_What is expected_
Answer these questions from the text about the Bulgarian National Corpus below:
(a) What span of time in the Bulgarian language does the corpus reflect?
(b) How many foreign languages had been included as of 2014?
(c) How many hits can users without registration see in the free online search?

The Bulgarian National corpus is being created at the Institute for Bulgarian Language „Prof. L. Andreychin” by researchers from the Department of Computational Linguistics and the Department of Bulgarian Lexicology and Lexicography. Its core incorporates several electronic corpora, developed in the period 2001-2009 for the purposes of the two departments, but has been substantially expanded in the following years. The corpus reflects the state of the Bulgarian language (mainly in its written form) from the middle of ХХ c. (1945) until the present.
The enlargement of the BulNC has involved not only the amassing of Bulgarian texts, but also the compilation of parallel corpora with Bulgarian as a pivot language. This means that texts in other languages that are added to the corpus obligatory have a Bulgarian counterpart in the Bulgarian part of the corpus, which consists its core.
Currently (2014), the corpus core consists of approximately 1.2 billion words and more than 240,000 texts. So far 47 foreign languages have been included totalling about 4.2 billion words. Thus, the overall size of the corpus is about 5.4 billion words.
The corpus is supplied with three levels of annotation:
- a detailed metadata description – information for author, date of creation, date of publication, type, genre, domain, etc.;
- monolingual annotation – tokenisation, sentence splitting, POS tagging, lemmatisation, word sense annotation (with senses assigned from the Bulgarian WordNet);
- multilingual annotation – alignment at different levels, currently sentence and clause level for parts of the corpus.
A special corpus search system has been developed, which allows complex queries to be performed.
The tagset used in the annotation of the BulNC is available: here.
BulNC’s search system
Tyoe: written and spoken language; multi-lingual; general, with a number of specialised subcorpora; supplied with metadata description and multi-level linguistic annotation.
Size: more than 240,000 text samples distributed in 9 categories. Overall size: approximately 5.4 billion words.
Application: The Bulgarian National Corpus enables a number of applications in various linguistic areas: in computational linguistics; in lexicography; within theoretical studies of specific linguistic phenomena; for observations of the characteristics of individual language domains; for extracting exemplary sentences for the education in Bulgarian, etc.
Annotation: monolingual annotation: tokenisation, sentence splitting, POS annotation and disambiguation, and lemmatisation; word sense annotation with senses assigned from the Bulgarian WordNet; multi-lingual annotation: sentence and clause alignment for parts of the corpus; detailed metadata descriptio.;
Access: Free online access through the web search system of the Bulgarian National Corpus::
- free online search restricted to 30 hits for users without registration;
- full access to the results for registered users;
- free download of copyright-free texts for registered users.

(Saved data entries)
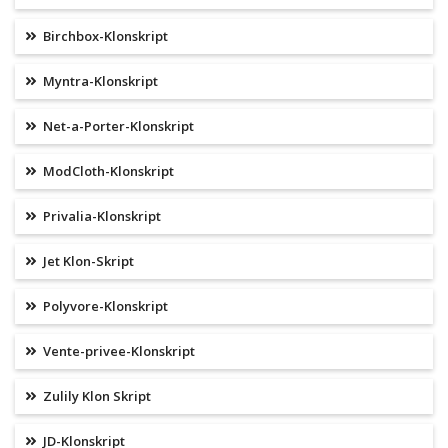
Birchbox-Klonskript
Myntra-Klonskript
Net-a-Porter-Klonskript
ModCloth-Klonskript
Privalia-Klonskript
Jet Klon-Skript
Polyvore-Klonskript
Vente-privee-Klonskript
Zulily Klon Skript
JD-Klonskript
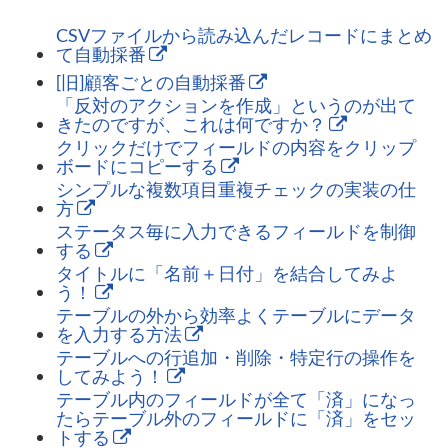
CSVファイルから読み込んだレコードにまとめ
て自動採番
[旧]顧客ごとの自動採番
「反対のアクションを作成」というのが出て
きたのですが、これは何ですか？
クリックだけでフィールドの内容をクリップ
ボードにコピーする
シンプルな複数項目重複チェックの実装の仕
方
ステータス毎に入力できるフィールドを制御
する
タイトルに「名前＋日付」を結合してみよ
う！
テーブルの外から効率よくテーブルにデータ
を入力する方法
テーブルへの行追加・削除・特定行の操作を
してみよう！
テーブル内のフィールドが全て「済」になっ
たらテーブル外のフィールドに「済」をセッ
トする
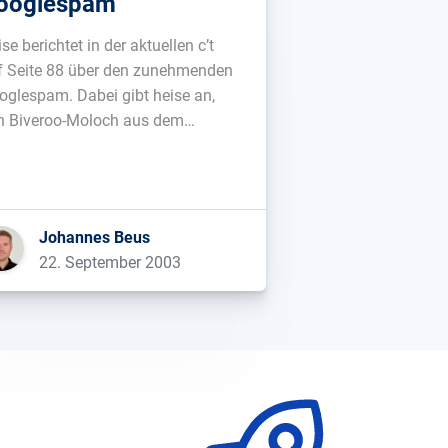
ooglespam
se berichtet in der aktuellen c’t
f Seite 88 über den zunehmenden
oglespam. Dabei gibt heise an,
n Biveroo-Moloch aus dem
ogle-Index vertrieben zu haben....
Johannes Beus
22. September 2003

_Answer space_
(a) From the middle of the 20th century (1945) until the present.
(b) 47.
(c) 30.